WORK TASK 1
How many lines in the listing below contain the string "jednání"? Reply with the number only.

(Beginning of EXTRACTED TEXT)

You may be happy sandboxing and exploring the game's possibilities without any real goal in mind, but I (and most gamers, I think) find that's hardly as fun as playing to beat a competent and indeed difficult opponent. I frankly love the game's flavor, and I really enjoy the breadth of possible strategies to pursue, and I've gotten by so far just by experimenting with them -- but even I have trouble imagining playing against myself for another 200 hours.
 
Haggbart:

Reducing the number of routes pr city or making it a fixed total like in CiV would at least make it less tedious. Having the formula behind the yields basically the same as now would ensure the system was different from CiV anyway. I don't like the calculations, nor do I think they make sense for the internal routes (despite your numberous posts trying to enlighten us).

The reason it's tedious is because of the renewal mechanic and because the interface is awful. Those can be fixed.

If it was supposed to be a must to research TR related techs and max out TRs ASAP in all cities and every situation possible they could might as well have made it a discrete system. No need for the techs, buildings and the units, the only thing you accomplish is the human player gain advantage over the AI.

(End of EXTRACTED TEXT)
(Beginning of RECORDS SHOWN)

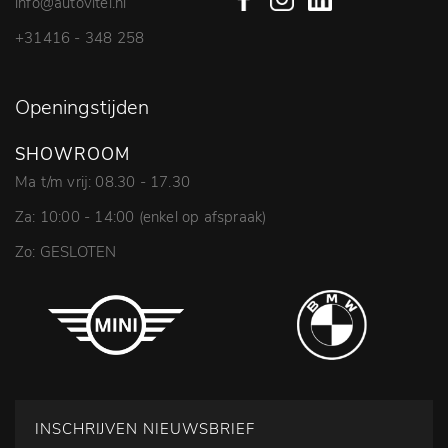
info@autovitel.nl
+31416 - 348 258
Openingstijden
SHOWROOM
Ma t/m vrij: 08.30 - 17.30
Za: 10:00 - 14:00 (enkel op afspraak)
Zo: GESLOTEN
INSCHRIJVEN NIEUWSBRIEF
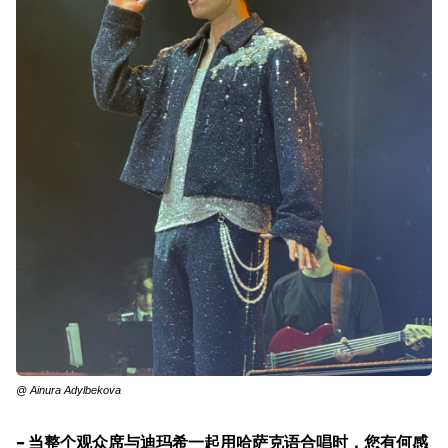
@ Ainura Adylbekova
– 当整个观众席与迪玛希一起用哈萨克语合唱时，您有何感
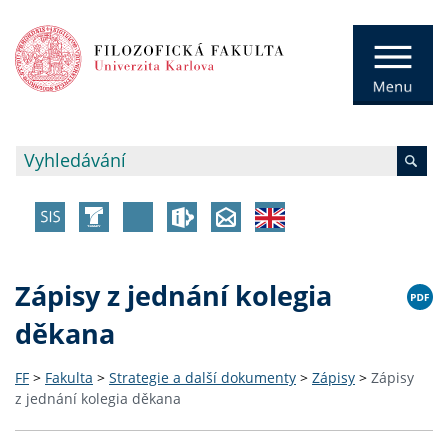
Zápisy z jednání kolegia
děkana
FF
>
Fakulta
>
Strategie a další dokumenty
>
Zápisy
>
Zápisy
z jednání kolegia děkana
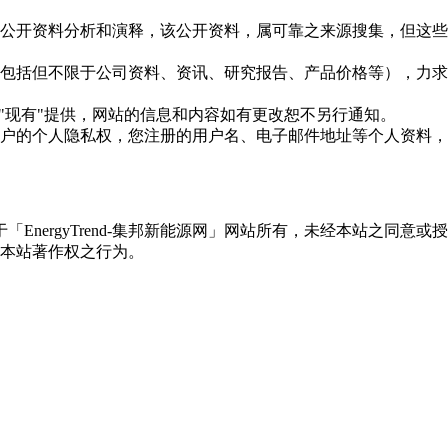
信息是根据公开资料分析和演释，该公开资料，属可靠之来源搜集，
现的信息（包括但不限于公司资料、资讯、研究报告、产品价格等）
现况"及"现有"提供，网站的信息和内容如有更改恕不另行通知。
所有使用用户的个人隐私权，您注册的用户名、电子邮件地址等个人
权属于「EnergyTrend-集邦新能源网」网站所有，未经本站
本站著作权之行为。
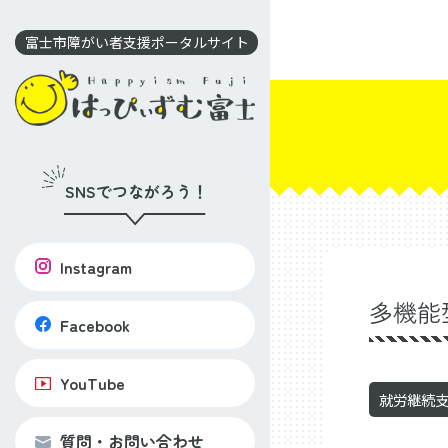
コ
ン
富士市障がい者支援ポータルサイト
テ
ン
ツ
に
移
SNSでつながろう！
動
Instagram
多機能
Facebook
YouTube
就労継続
質問・お問い合わせ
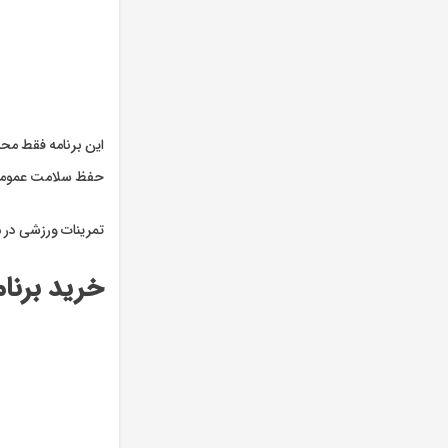
این برنامه فقط مح
حفظ سلامت عمومی ب
تمرینات ورزشی در 
خرید برنا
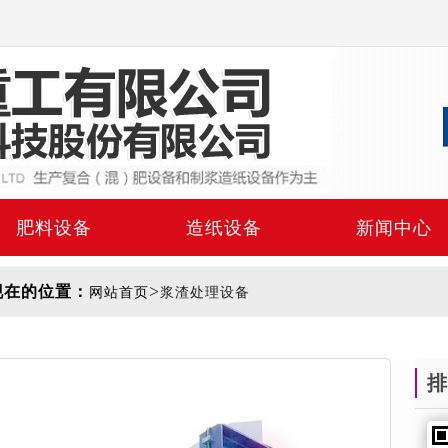
肥料设备
造纸设备
新闻中心
>
现在的位置：
网站首页
浆渣处理设备
排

(End of RECORDS SHOWN)

WORK TASK 2
What two causes of the tedium does the game discussion name?

ANSWER SPACE 1
2

ANSWER SPACE 2
The renewal mechanic and the awful interface.